Smaller system prompt. If OpenClaw's system prompt + tools could be trimmed from ~30K to ~15K tokens, the prompt processing burden drops proportionally. But this is a band-aid, not a fix.

Updated pattern: The floor for local main-agent work isn't just about active parameters — it's about prompt processing throughput × context size. At 43 tok/s processing a 99K prompt, you need ~40 minutes just to start. Qwen397B at 17B active on mlx_lm processes prompts at ~200+ tok/s — that's why it works and Kimi doesn't, despite Kimi having nearly 2× the active parameters. Speed matters more than parameter count for sustained agent loops.

The Prompt Injection Problem

Here's a complication that makes the local model quest harder than it looks: even if we found a local model that handled tool chains perfectly, we'd still have a security problem.

Cloud models from Anthropic and OpenAI ship with constitutional AI training, harmlessness fine-tuning, and infrastructure-level guardrails. A raw GGUF does not. If you hand an open-weight model your filesystem, your Docker socket, and a shell, you are trusting it not to exfiltrate data, execute destructive commands, or follow injected instructions hidden in web pages it fetches.

This isn't theoretical. OpenClaw agents routinely fetch untrusted web content, read emails, and process external data. Sonnet and V4 Pro have been hardened against prompt injection at the training and infrastructure level. A Q2 quantization of a base model has none of that.

The obvious countermeasure — a smaller model that screens prompts before they reach the agent — doesn't work well enough yet. It adds latency, introduces its own false positives, and the screening model itself is vulnerable to the same injection vectors.
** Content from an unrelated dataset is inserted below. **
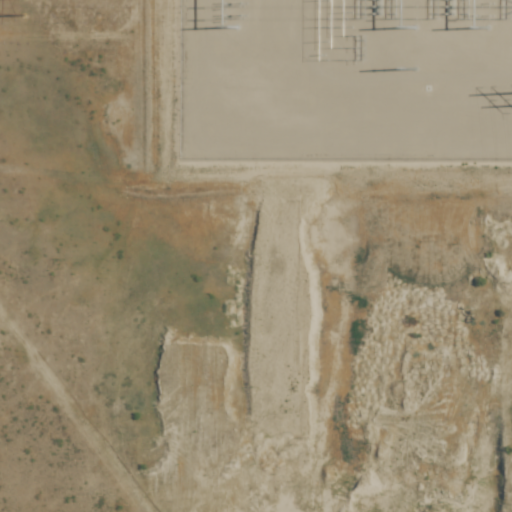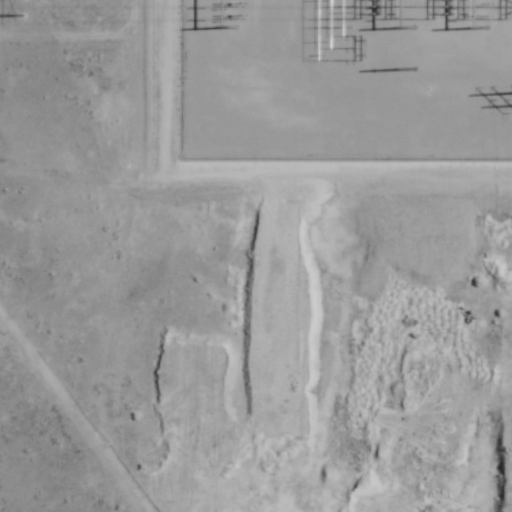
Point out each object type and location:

This is an unsolved problem, and it's a real argument against rushing local models into main agent roles.

Grok 4.3: The Active Memory Trap

While evaluating cloud models for the main agent role, we tried Grok 4.3 to update this very blog post. It failed — but not for the reasons our local models failed. The session terminated in 2.8 seconds, before any real agent work could happen.

The culprit was a reasoning_content bug in OpenClaw's active-memory plugin. Active memory runs a blocking sub-agent before the main reply to inject relevant memory into the prompt context. It inherits the session's model by default. When that model is a reasoning model (like Grok 4.3 with reasoning: true), the model outputs its answer in reasoning_content — but the plugin reads from content. Empty content → empty summary → failover logic surfaces an error → session dies instantly.
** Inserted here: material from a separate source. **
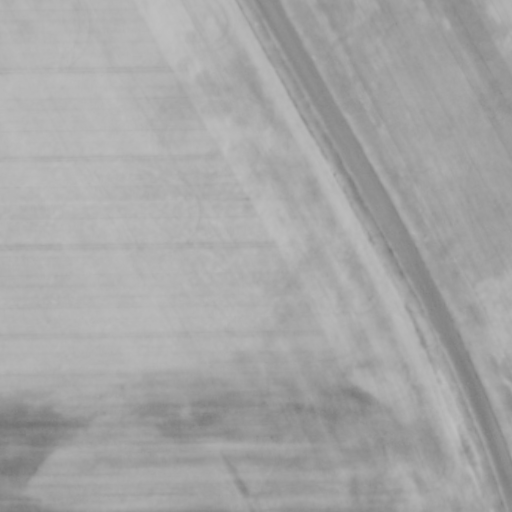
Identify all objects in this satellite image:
road: (397, 237)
This is the exact same bug that bit us with Kimi K2.6's OpenClaw config, just manifesting at a different layer. The fix: pin a dedicated non-reasoning model for active memory recall. We set model: "google/gemini-3-flash" in the active-memory plugin config, bypassing the session model entirely. Gemini Flash is fast (sub-second), free-tier, and non-reasoning — a clean fit for the narrow memory-search task.

Lesson learned: reasoning models are incompatible with plugin-owned sub-agent runners that expect plain content responses. The fix should happen upstream (plugins should fall back to reasoning_content when content is empty), but pinning a dedicated recall model is a pragmatic workaround until that lands.
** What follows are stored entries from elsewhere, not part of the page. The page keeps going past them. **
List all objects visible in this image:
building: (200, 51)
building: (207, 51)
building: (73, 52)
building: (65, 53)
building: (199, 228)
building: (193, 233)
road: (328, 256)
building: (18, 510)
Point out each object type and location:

Update (May 6, 2026): After pinning the active-memory plugin to google/gemini-3-flash, Grok 4.3 is now successfully running as the main agent. This very blog post — including the cost charts, V4 Pro comparison, and retest notes — was fetched, edited, and deployed by Grok 4.3. The reasoning_content incompatibility is bypassed, and the model is handling multi-step agentic tasks without issue.

Where We Go From Here

The quest hasn't failed. It's just on a longer timeline than we thought in April. The hardware is ready. The models are getting closer. The bottleneck has shifted from model capability to serving infrastructure — and that's actually progress. The security story is the part that still needs work.